The three men talking were silver-rankers, but not essence users. Their magic had the same feel as the EOA thugs that Vermillion had once talked him out of fighting. There were others around the yacht, which was no smaller or less well-appointed than his houseboat, at least from a non-magical perspective. The yacht was an ordinary vehicle, unlike the plane that had been taken out.
The bulk of the auras were bronze-rank, except for the three silvers continuing to argue on the deck.
“Where did he go?” one of them asked.
“You think I know? Maybe he turned invisible or teleported onto the boat.”
“We need to find him before the boosts wear off. We shouldn’t have taken them so early.”
“We needed to fire the rockets.”
“For all the good they did! I don’t want to come back down in the middle of a fight. They said he was dangerous.”

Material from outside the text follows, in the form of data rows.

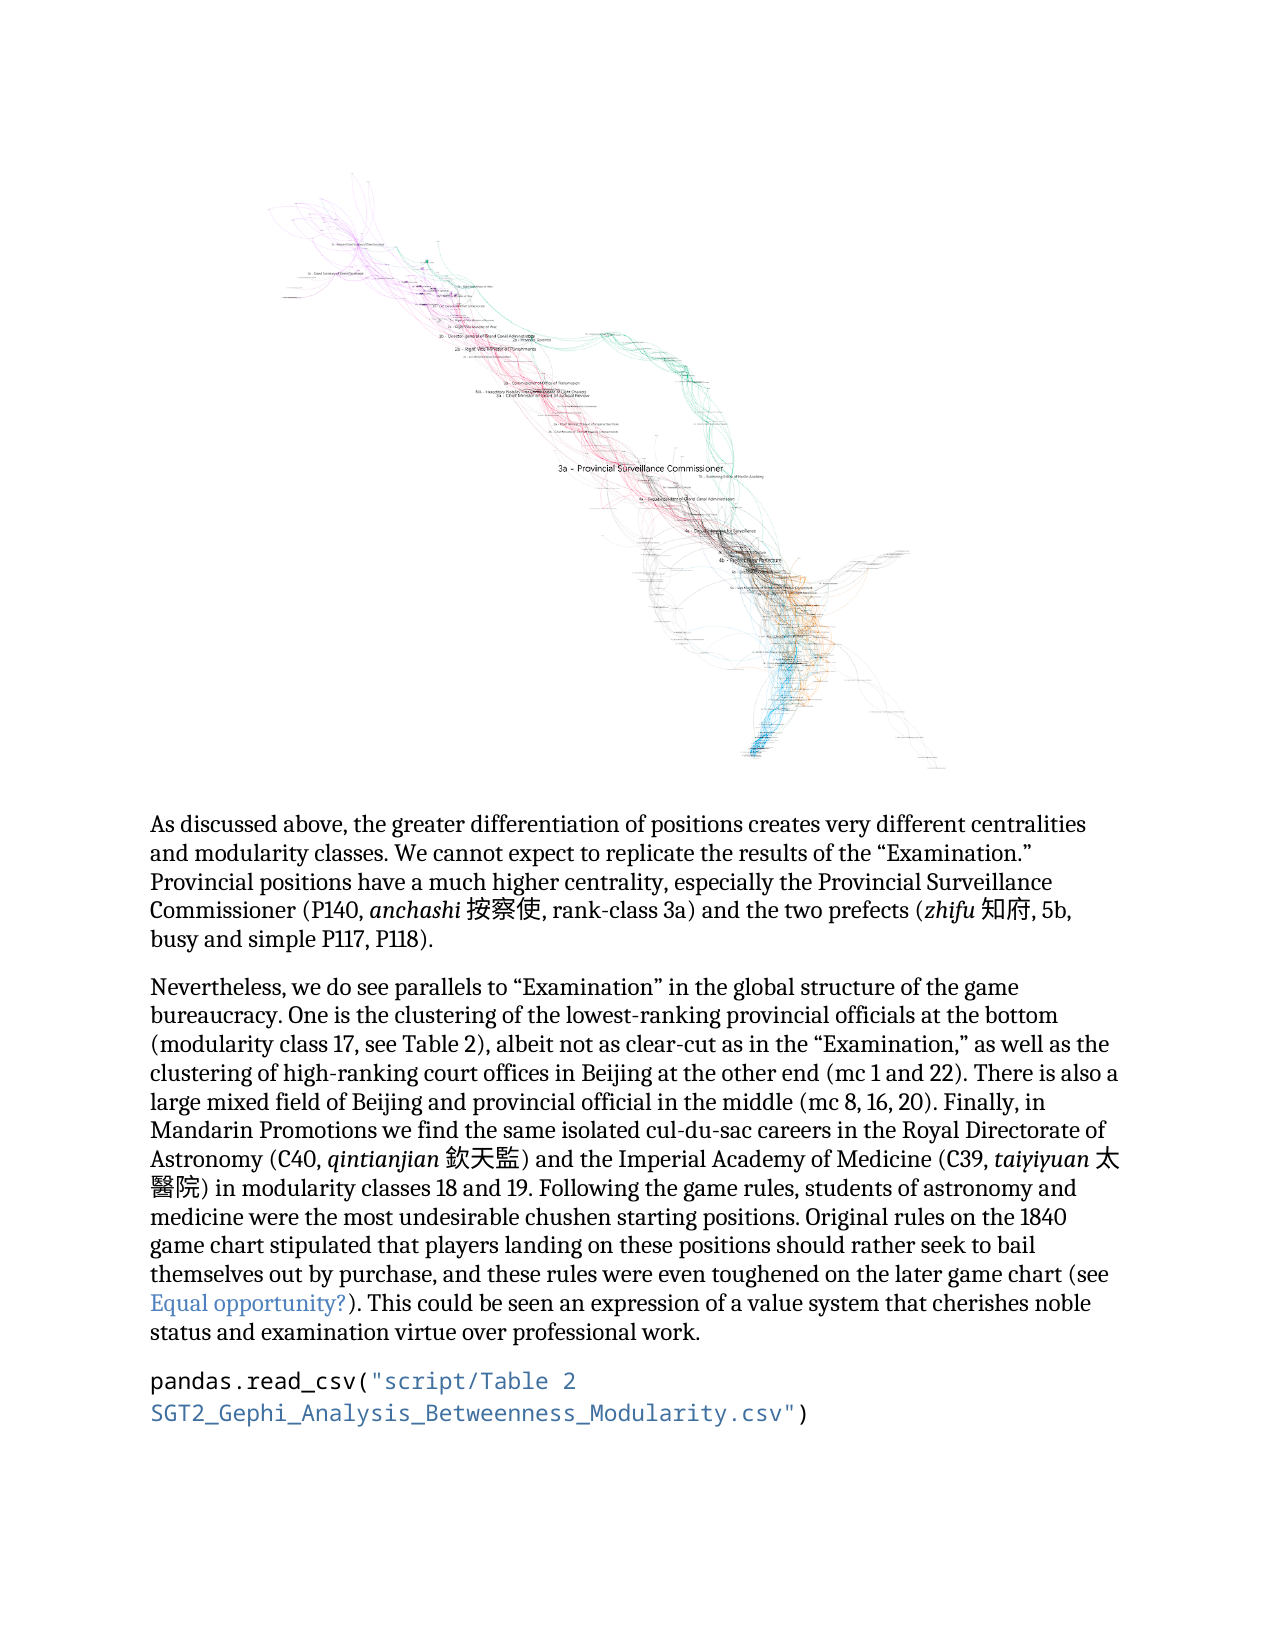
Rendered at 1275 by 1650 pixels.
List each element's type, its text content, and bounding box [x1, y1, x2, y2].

text Nevertheless, we do see parallels to “Examination” in the global structure of the game bureaucracy. One is the clustering of the lowest-ranking provincial officials at the bottom (modularity class 17, see Table 2), albeit not as clear-cut as in the “Examination,” as well as the clustering of high-ranking court offices in Beijing at the other end (mc 1 and 22). There is also a large mixed field of Beijing and provincial official in the middle (mc 8, 16, 20). Finally, in Mandarin Promotions we find the same isolated cul-du-sac careers in the Royal Directorate of Astronomy (C40, qintianjian 欽天監) and the Imperial Academy of Medicine (C39, taiyiyuan 太醫院) in modularity classes 18 and 19. Following the game rules, students of astronomy and medicine were the most undesirable chushen starting positions. Original rules on the 1840 game chart stipulated that players landing on these positions should rather seek to bail themselves out by purchase, and these rules were even toughened on the later game chart (see Equal opportunity?). This could be seen an expression of a value system that cherishes noble status and examination virtue over professional work. [150, 973, 1125, 1346]
picture [168, 150, 1044, 792]
text As discussed above, the greater differentiation of positions creates very different centralities and modularity classes. We cannot expect to replicate the results of the “Examination.” Provincial positions have a much higher centrality, especially the Provincial Surveillance Commissioner (P140, anchashi 按察使, rank-class 3a) and the two prefects (zhifu 知府, 5b, busy and simple P117, P118). [150, 810, 1125, 954]
text pandas.read_csv("script/Table 2 SGT2_Gephi_Analysis_Betweenness_Modularity.csv") [150, 1365, 1125, 1428]
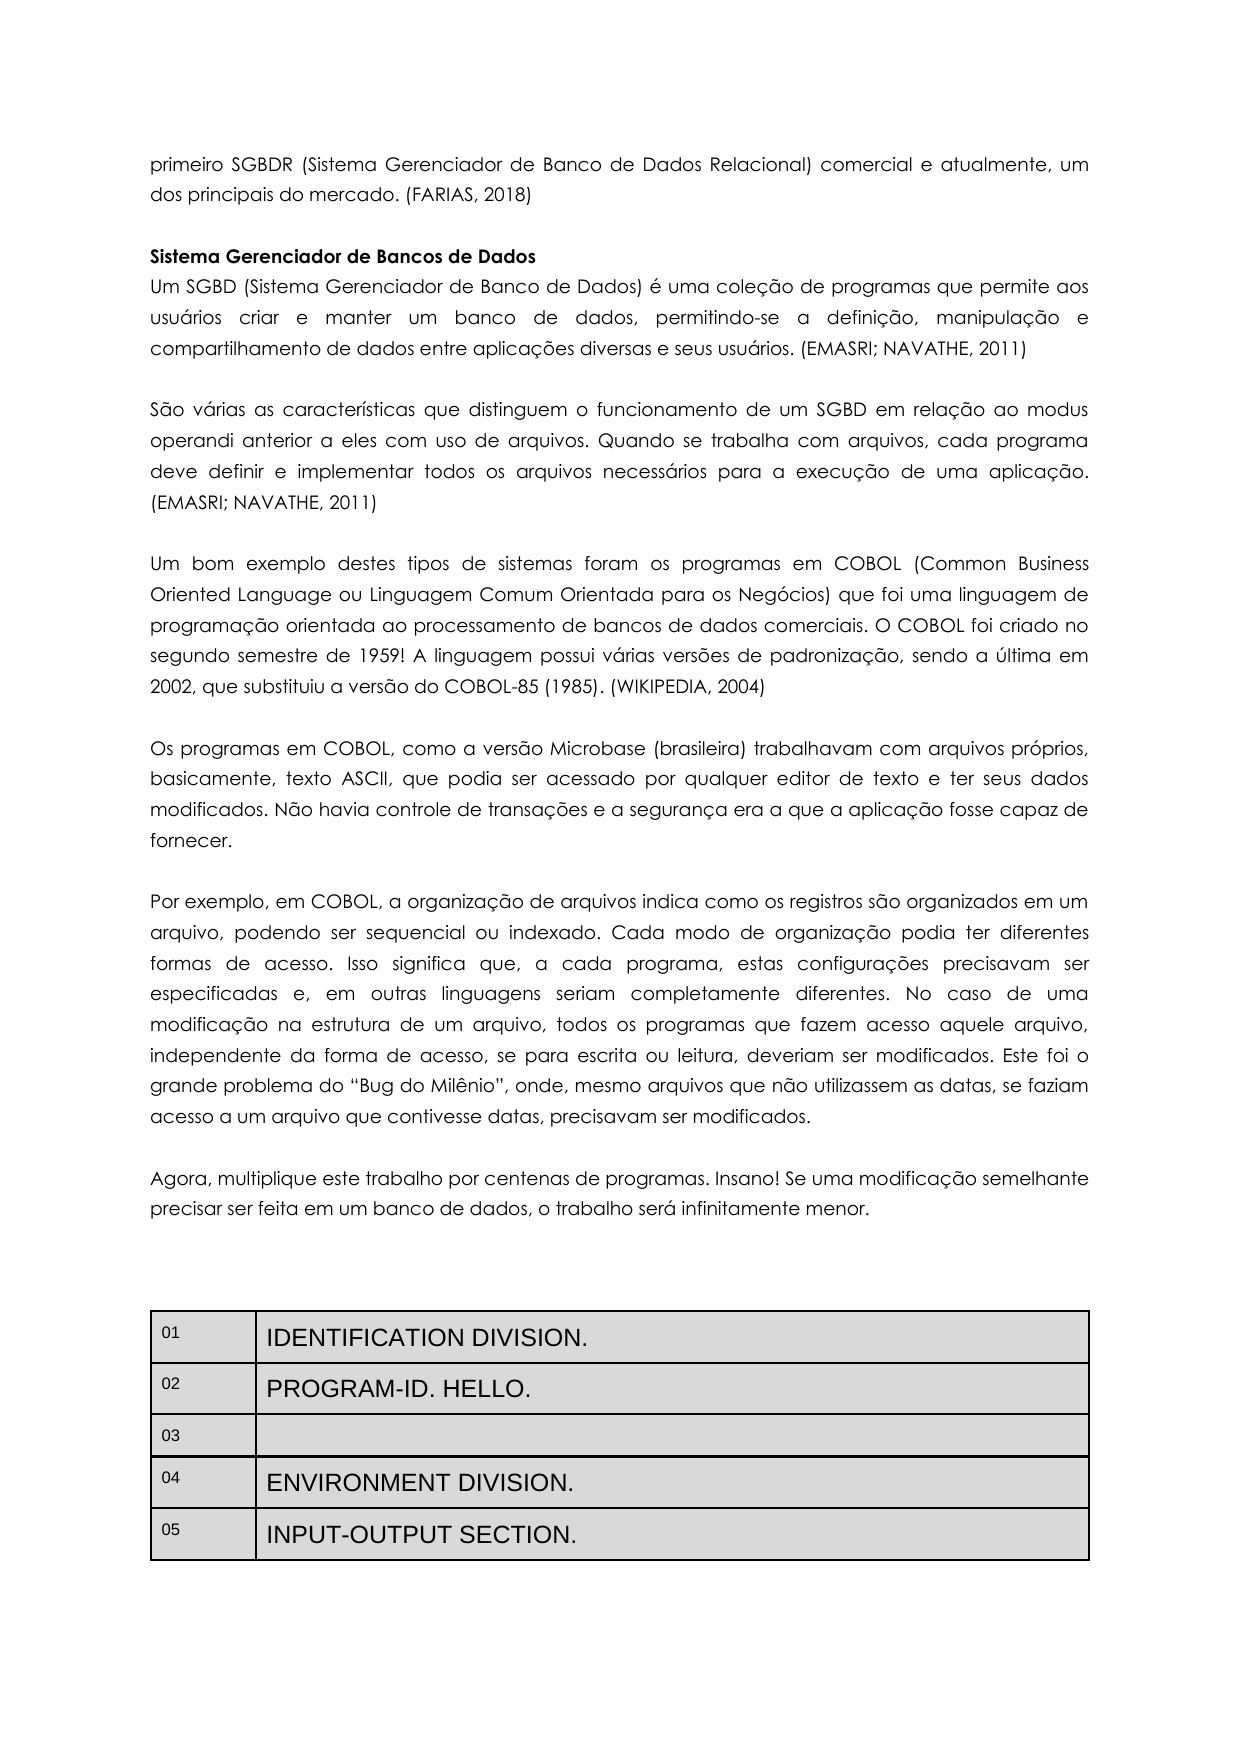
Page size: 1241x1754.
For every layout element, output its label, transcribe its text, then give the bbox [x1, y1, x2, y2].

“We don’t even know it was him.”
“Of course it was him. You think we got lucky and he died in the plane explosion? If that was going to kill him, they wouldn’t have sent us out here to finish him off with all these weapons that don’t do a damn thing. Now we do it our way, so get everyone to start searching.”
The three split up and started yelling orders to search the yacht to the other dozen crew Jason could sense, but it was unnecessary as Jason emerged from the shadows and dropped lightly to the lower deck, landing in front of the three men.